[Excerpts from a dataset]
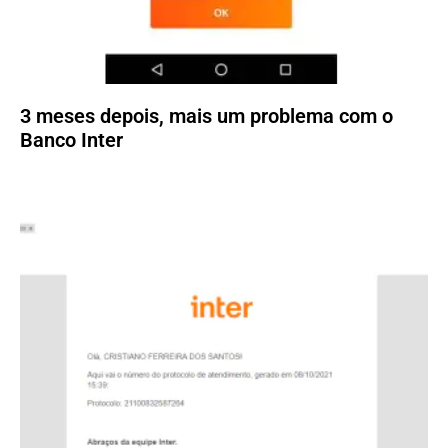
3 meses depois, mais um problema com o
Banco Inter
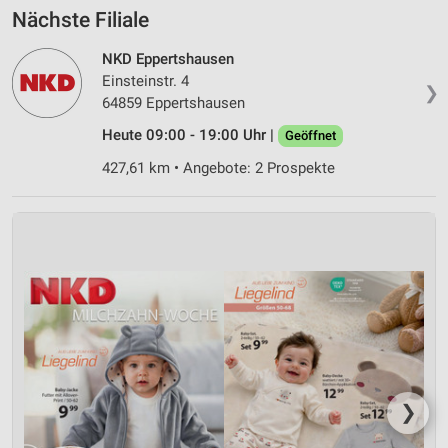
Nächste Filiale
NKD Eppertshausen
Einsteinstr. 4
❯
64859 Eppertshausen
Heute 09:00 - 19:00 Uhr |
Geöffnet
427,61 km • Angebote: 2 Prospekte
❯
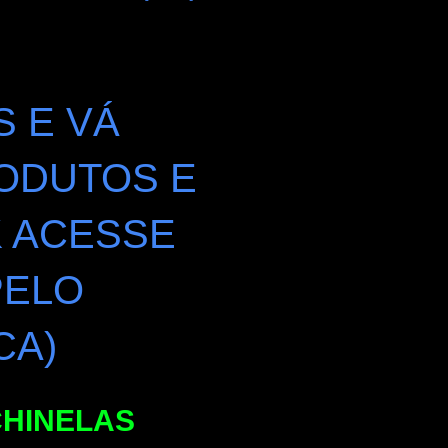
S E VÁ
ODUTOS E
K ACESSE
PELO
CA)
CHINELAS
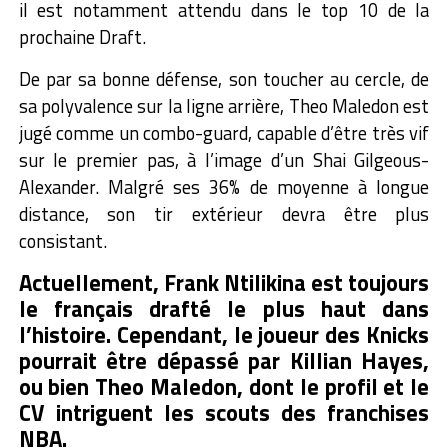
il est notamment attendu dans le top 10 de la
prochaine Draft.
De par sa bonne défense, son toucher au cercle, de
sa polyvalence sur la ligne arrière, Theo Maledon est
jugé comme un combo-guard, capable d’être très vif
sur le premier pas, à l’image d’un Shai Gilgeous-
Alexander. Malgré ses 36% de moyenne à longue
distance, son tir extérieur devra être plus
consistant.
Actuellement, Frank Ntilikina est toujours
le français drafté le plus haut dans
l’histoire. Cependant, le joueur des Knicks
pourrait être dépassé par Killian Hayes,
ou bien Theo Maledon, dont le profil et le
CV intriguent les scouts des franchises
NBA.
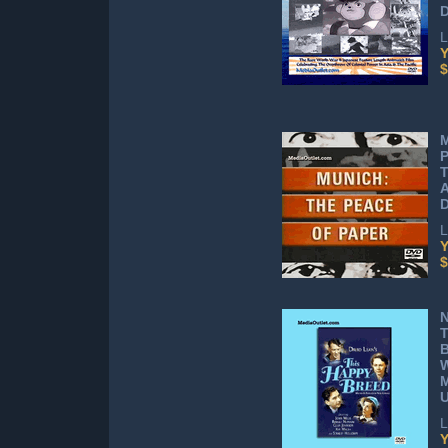
D
L
Y
$
M
P
A
L
Y
$
N
T
B
W
L
Y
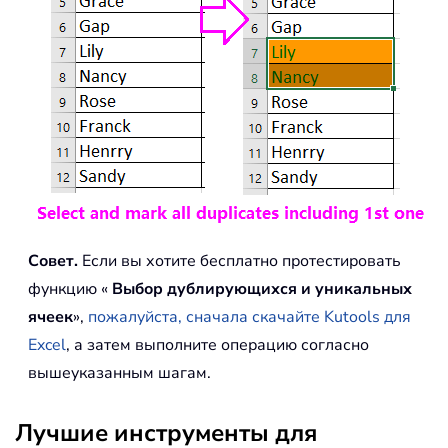
Совет.
Если вы хотите бесплатно протестировать
функцию «
Выбор дублирующихся и уникальных
ячеек
»,
пожалуйста, сначала скачайте Kutools для
Excel
, а затем выполните операцию согласно
вышеуказанным шагам.
Лучшие инструменты для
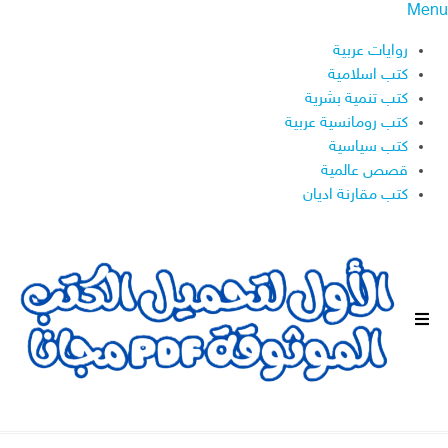
Menu
روايات عربية
كتب اسلامية
كتب تنمية بشرية
كتب رومانسية عربية
كتب سياسية
قصص عالمية
كتب مقارنة اديان
ا
ل
ق
ا
ئ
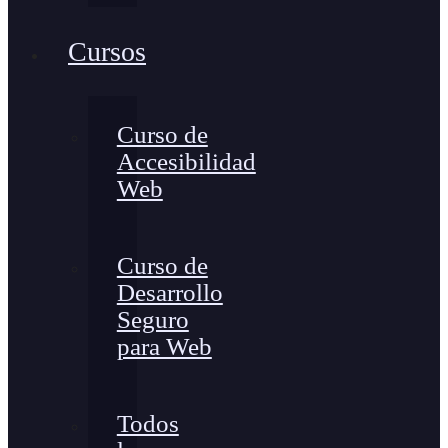
Cursos
Curso de
Accesibilidad
Web
Curso de
Desarrollo
Seguro
para Web
Todos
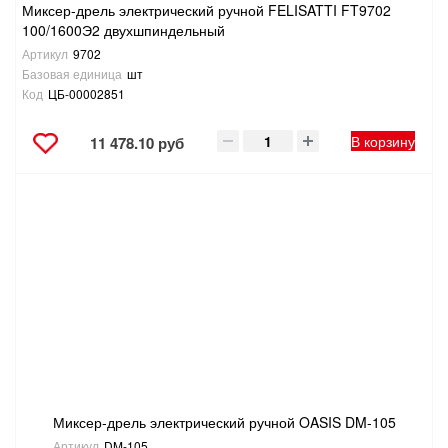
Миксер-дрель электрический ручной FELISATTI FT9702
100/1600Э2 двухшпиндельный
Артикул
9702
Базовая единица
шт
Код
ЦБ-00002851
В корзину
11 478.10 руб
Миксер-дрель электрический ручной OASIS DM-105
Артикул
DM-105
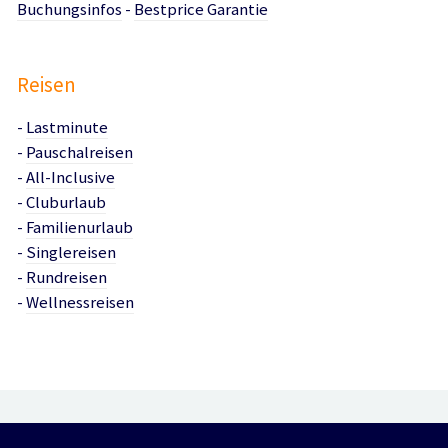
Buchungsinfos
-
Bestprice Garantie
Reisen
-
Lastminute
-
Pauschalreisen
-
All-Inclusive
-
Cluburlaub
-
Familienurlaub
-
Singlereisen
-
Rundreisen
-
Wellnessreisen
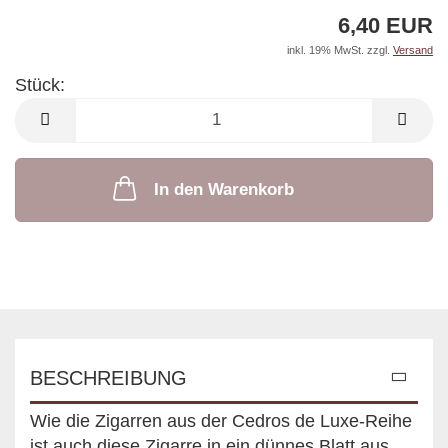
6,40 EUR
inkl. 19% MwSt. zzgl.
Versand
Stück:
Stück
In den Warenkorb
BESCHREIBUNG
Wie die Zigarren aus der Cedros de Luxe-Reihe
ist auch diese Zigarre in ein dünnes Blatt aus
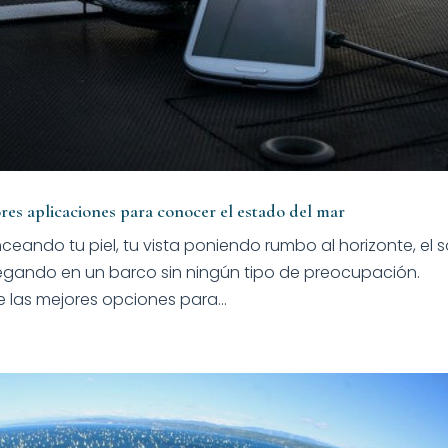
res aplicaciones para conocer el estado del mar
ceando tu piel, tu vista poniendo rumbo al horizonte, el s
vegando en un barco sin ningún tipo de preocupación.
e las mejores opciones para...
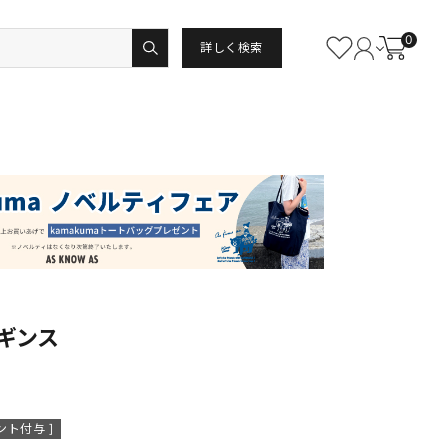
0
詳しく検索
ギンス
ント付与 ]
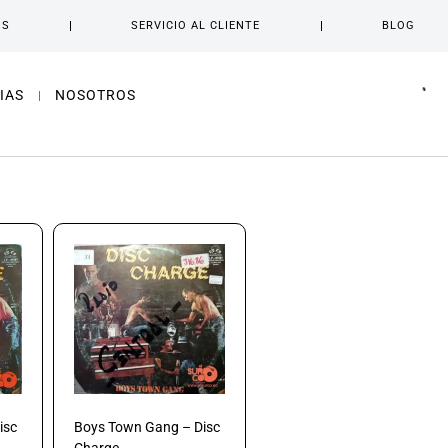
OS
SERVICIO AL CLIENTE
BLOG
IAS
NOSOTROS
isc
Boys Town Gang – Disc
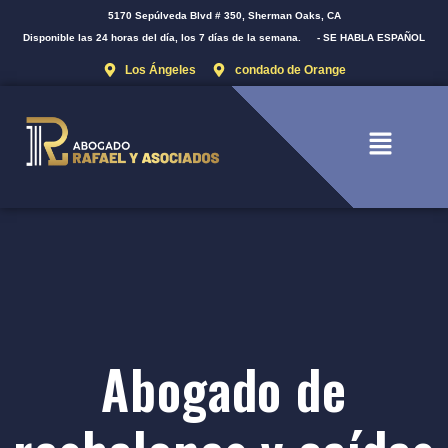
5170 Sepúlveda Blvd # 350, Sherman Oaks, CA
Disponible las 24 horas del día, los 7 días de la semana.
- SE HABLA ESPAÑOL
Los Ángeles
condado de Orange
Abogado de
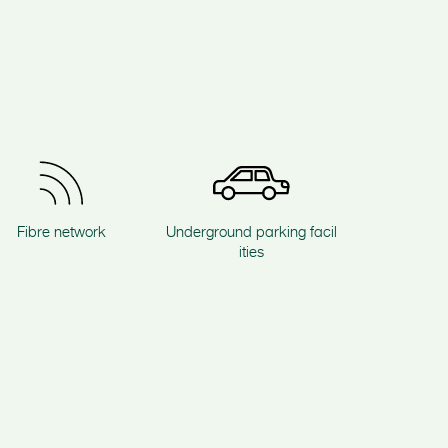
Fibre network
Underground parking facil
ities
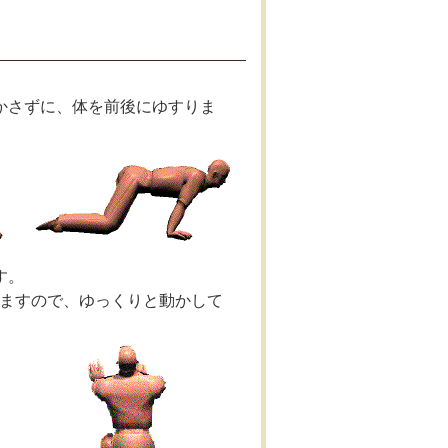
かさずに、体を前後にゆすりま
す。
ますので、ゆっくりと動かして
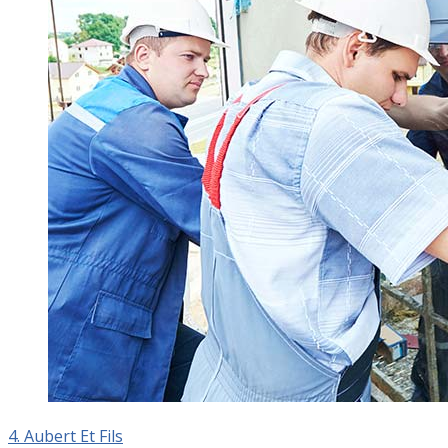
4. Aubert Et Fils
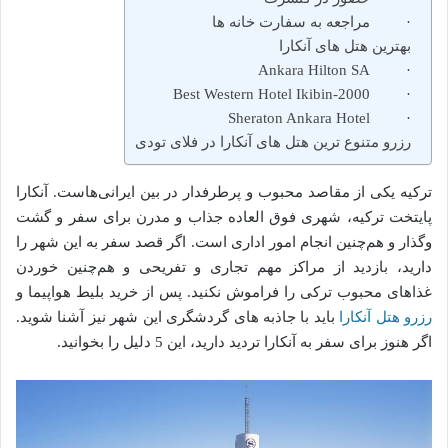
· مراجعه به سفارت خانه ها
بهترین هتل های آنکارا
· Ankara Hilton SA
· Best Western Hotel Ikibin-2000
· Sheraton Ankara Hotel
رزرو متنوع ترین هتل های آنکارا در فلای تودی
ترکیه یکی از مقاصد محبوب و پرطرفدار در بین ایرانی‌هاست. آنکارا
پایتخت ترکیه، شهری فوق العاده جذاب و مدرن برای سفر و گشت
وگذار و هم‌چنین انجام امور اداری است. اگر قصد سفر به این شهر را
دارید، بازدید از مراکز مهم تجاری و تفریحی و هم‌چنین خوردن
غذاهای محبوب ترکی را فراموش نکنید. پس از خرید بلیط هواپیما و
رزرو هتل آنکارا
باید با جاذبه های گردشگری این شهر نیز آشنا شوید.
اگر هنوز برای سفر به آنکارا تردید دارید، این 5 دلیل را بخوانید.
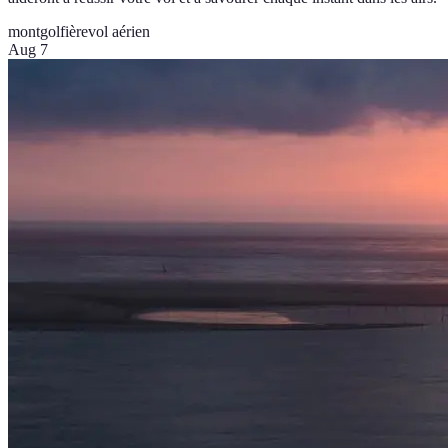
montgolfière
vol aérien
Aug 7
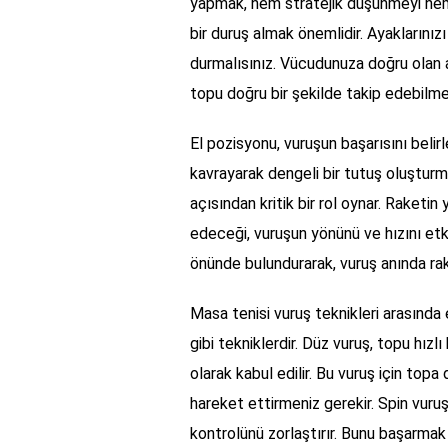
yapmak, hem stratejik düşünmeyi hem de
bir duruş almak önemlidir. Ayaklarını
durmalısınız. Vücudunuza doğru olan 
topu doğru bir şekilde takip edebilm
El pozisyonu, vuruşun başarısını belirle
kavrayarak dengeli bir tutuş oluşturm
açısından kritik bir rol oynar. Raketi
edeceği, vuruşun yönünü ve hızını et
önünde bulundurarak, vuruş anında rake
Masa tenisi vuruş teknikleri arasında 
gibi tekniklerdir. Düz vuruş, topu hız
olarak kabul edilir. Bu vuruş için top
hareket ettirmeniz gerekir. Spin vur
kontrolünü zorlaştırır. Bunu başarmak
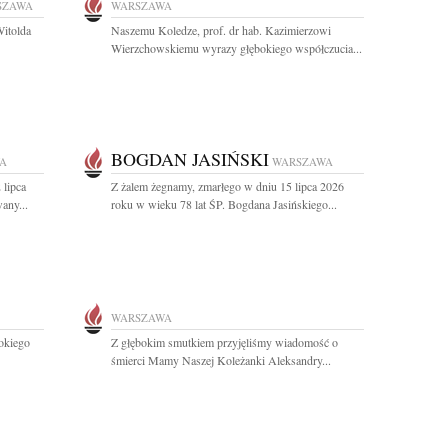
SZAWA
WARSZAWA
Witolda
Naszemu Koledze, prof. dr hab. Kazimierzowi
Wierzchowskiemu wyrazy głębokiego współczucia...
BOGDAN JASIŃSKI
A
WARSZAWA
 lipca
Z żalem żegnamy, zmarłego w dniu 15 lipca 2026
any...
roku w wieku 78 lat ŚP. Bogdana Jasińskiego...
WARSZAWA
bokiego
Z głębokim smutkiem przyjęliśmy wiadomość o
śmierci Mamy Naszej Koleżanki Aleksandry...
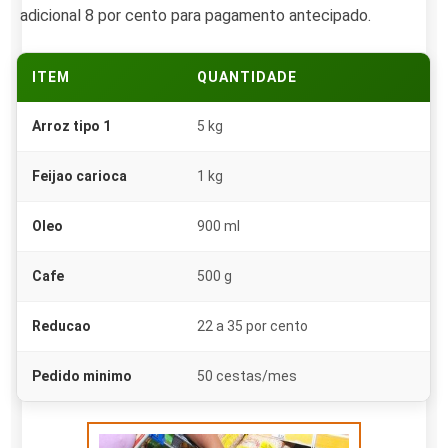
adicional 8 por cento para pagamento antecipado.
ITEM
QUANTIDADE
Arroz tipo 1
5 kg
Feijao carioca
1 kg
Oleo
900 ml
Cafe
500 g
Reducao
22 a 35 por cento
Pedido minimo
50 cestas/mes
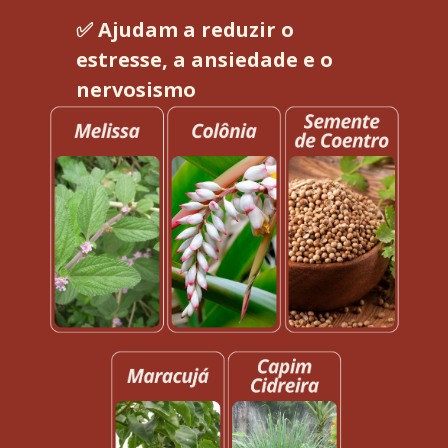
✅ Ajudam a reduzir o 
estresse, a ansiedade e o 
nervosismo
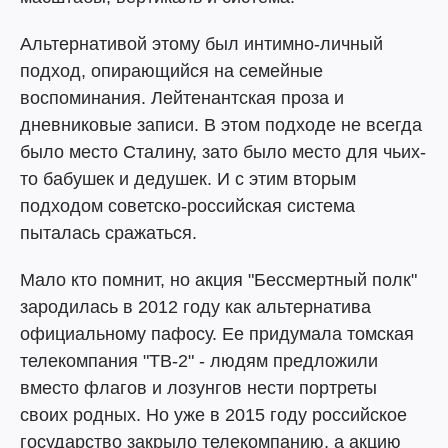
Альтернативой этому был интимно-личный
подход, опирающийся на семейные
воспоминания. Лейтенантская проза и
дневниковые записи. В этом подходе не всегда
было место Сталину, зато было место для чьих-
то бабушек и дедушек. И с этим вторым
подходом советско-российская система
пыталась сражаться.
Мало кто помнит, но акция "Бессмертный полк"
зародилась в 2012 году как альтернатива
официальному пафосу. Ее придумала томская
телекомпания "ТВ-2" - людям предложили
вместо флагов и лозунгов нести портреты
своих родных. Но уже в 2015 году российское
государство закрыло телекомпанию, а акцию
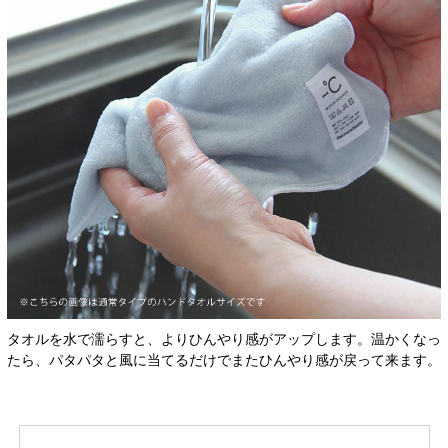
タオルを水で濡らすと、よりひんやり感がアップします。温かくなっ
たら、パタパタと風に当てるだけでまたひんやり感が戻って来ます。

▸ What is being asked
Output as a Markdown table with the columns "No." and "Text" every line from the one containing "Альтернативой этому был интимно-личный" through the end of the entries, one line per row, numbered in order. Leave out blank lines and the pictures.

▸ Task answer
| No. | Text |
|---|---|
| 1 | Альтернативой этому был интимно-личный |
| 2 | подход, опирающийся на семейные |
| 3 | воспоминания. Лейтенантская проза и |
| 4 | дневниковые записи. В этом подходе не всегда |
| 5 | было место Сталину, зато было место для чьих- |
| 6 | то бабушек и дедушек. И с этим вторым |
| 7 | подходом советско-российская система |
| 8 | пыталась сражаться. |
| 9 | Мало кто помнит, но акция "Бессмертный полк" |
| 10 | зародилась в 2012 году как альтернатива |
| 11 | официальному пафосу. Ее придумала томская |
| 12 | телекомпания "ТВ-2" - людям предложили |
| 13 | вместо флагов и лозунгов нести портреты |
| 14 | своих родных. Но уже в 2015 году российское |
| 15 | государство закрыло телекомпанию, а акцию |
| 16 | タオルを水で濡らすと、よりひんやり感がアップします。温かくなっ |
| 17 | たら、パタパタと風に当てるだけでまたひんやり感が戻って来ます。 |